A Bourges, le congrès de l’ADF s’est terminé par un affrontement frontal avec le gouvernement La colère s’est déplacée sur le plan politique et plus d’un président proclamait « les comptes se régleront dans les urnes ».
Françoise Cariès
Gérard Larcher : « Ecrivons le projet de décentralisation »
A la tribune de palais d’Auron à Bourges, le président du Sénat a rappelé comme il l’avait fait à Bordeaux, il y a quinze jours au congrès des Régions de France, qu’il « n’envisage pas le pays sans les départements, incarnation d’une forme de proximité à l’heure de la mondialisation et de la métropolisation ».
Aussi a-t-il proposé qu’à l’issue du congrès des maires qui se tiendra fin novembre à Paris, les élus rendent public et remettent au gouvernement un avant-projet rédigé en collaboration avec la Haute Assemblée concernant le futur acte de décentralisation annoncé pour 2020 par le gouvernement.
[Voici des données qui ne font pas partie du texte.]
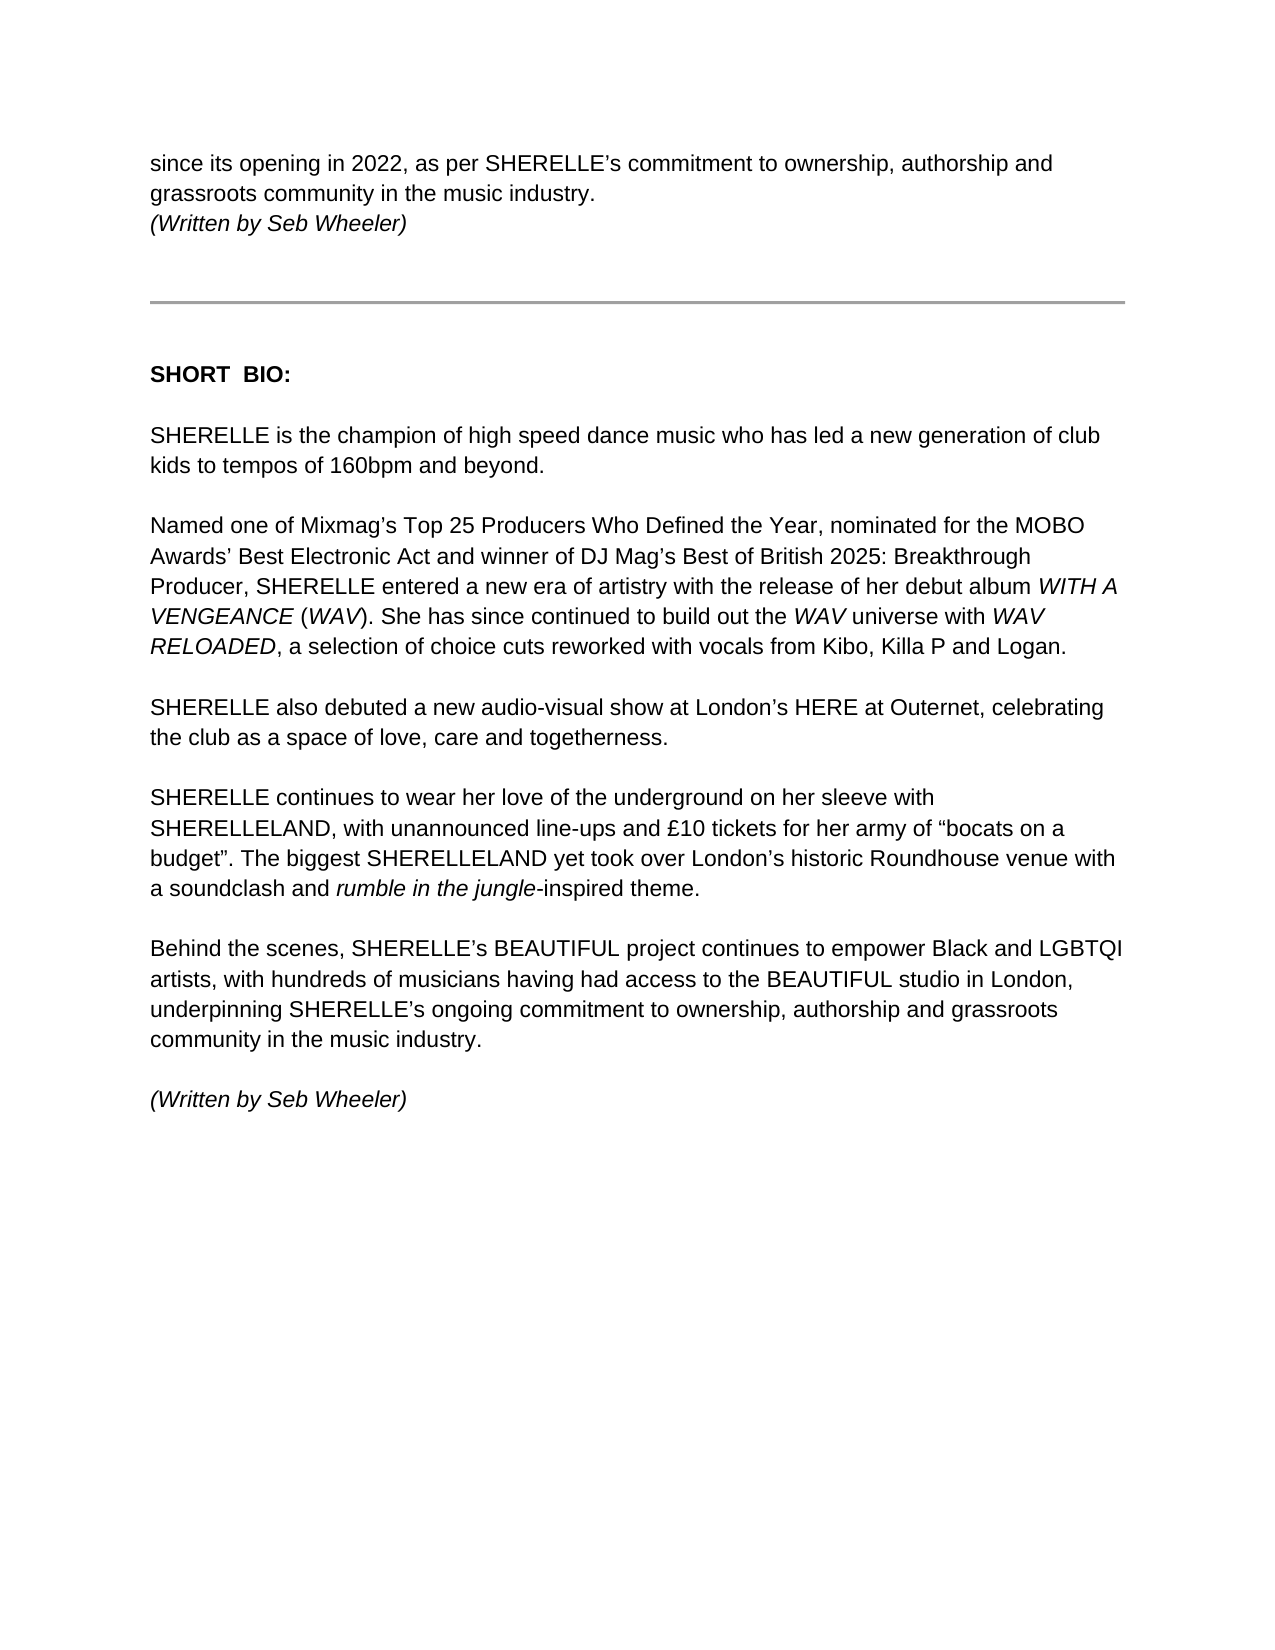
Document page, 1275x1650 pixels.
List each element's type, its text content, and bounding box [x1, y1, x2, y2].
Prudent, Gérard Larcher a bien précisé que « l’idée n’est pas de le faire contre l’Etat ou l’exécutif. Le temps n’est pas aux guerres de tranchées mais de retrouver le chemin de la confiance entre l’exécutif, le Parlement et les collectivités »
La confiance avec un grand C face à une « méthode verticale qui ne marche plus. Défendre les libertés locales, c’est répondre à la crise, c’est répondre à des besoins de proximité mais c’est aussi répondre à la perte totale de confiance dans la parole publique ». Enfin, parce qu’il était à Bourges, patrie de Jacques Cœur, il a martelé la devise du grand argentier de Charles VII « A vaillant cœur, rien d’impossible » ce qui était inviter les congressistes à ne pas baisser les bras.